**Instruction**: The job is to find each line of the records below that includes the word "iscrizioni" and copy it.

Segment Start: Excerpted records

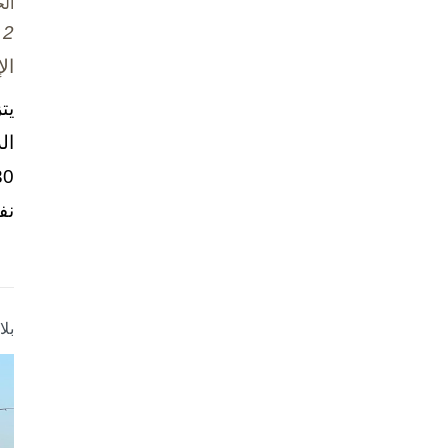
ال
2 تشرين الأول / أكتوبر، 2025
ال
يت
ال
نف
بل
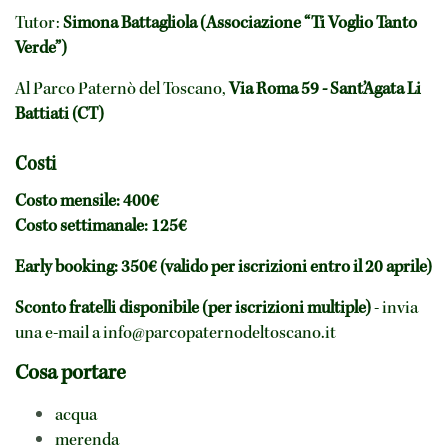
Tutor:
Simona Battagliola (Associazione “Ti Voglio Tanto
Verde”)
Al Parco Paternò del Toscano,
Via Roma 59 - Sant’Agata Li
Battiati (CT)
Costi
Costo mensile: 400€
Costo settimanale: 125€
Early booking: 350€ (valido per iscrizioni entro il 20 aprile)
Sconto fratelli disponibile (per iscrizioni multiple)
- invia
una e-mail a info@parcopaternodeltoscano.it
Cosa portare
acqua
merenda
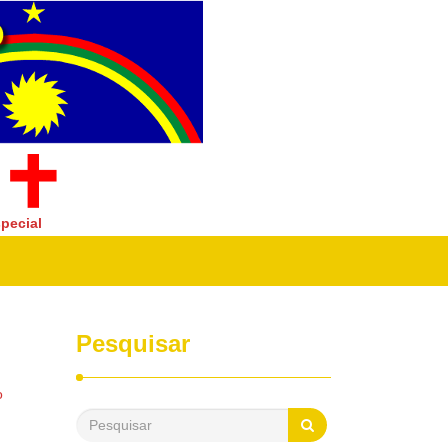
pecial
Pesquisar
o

Segment End: Excerpted records

**Problem solution**:
Early booking: 350€ (valido per iscrizioni entro il 20 aprile)
Sconto fratelli disponibile (per iscrizioni multiple)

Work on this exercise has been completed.